The invasive beetle kills ash trees and it's a costly issue that has forced the city to remove about 8,700 trees since 2010.
Along a few streets in St. Paul, green ribbons now wrap around ash trees signaling they could be infested with Emerald Ash Borer, or could eventually be infested. To combat the invasive bug, the city plans to eventually cut them down and replace them with a variety of species.
Marina Shimelfarb doesn't want to see the trees go. She said that she loves the view from her boutique on Grand Ave.
"I'm afraid that Grand Avenue will lose the charm and it'll be different," she said.
City Council member Chris Tolbert calls the infestation "expensive" and "devastating."
"In St.

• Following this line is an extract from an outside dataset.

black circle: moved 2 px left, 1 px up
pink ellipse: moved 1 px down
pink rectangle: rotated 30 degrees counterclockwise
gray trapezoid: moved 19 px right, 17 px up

Paul we've been spending about a million dollars a year since 2011 taking down and replanting trees and it's not even enough," said Tolbert.
Clare Cloyd, a spokeswoman for St. Paul Parks and Recreation, says the city is taking down about 1,300 total ash trees this year, whether they're infected or not.
"If we didn't do that we'd eventually have dead trees across the entire city and then we'd have a huge cost and a huge problem on our hand with trees potentially falling down," said Tolbert.
At Highland National Golf Course crews recently cut down hundreds of trees this winter, which is a dormant season for the bug.
Cloyd said since 2011, the city has used an injectable treatment to prolong the life of some trees. That allows the city more time to manage the infestation.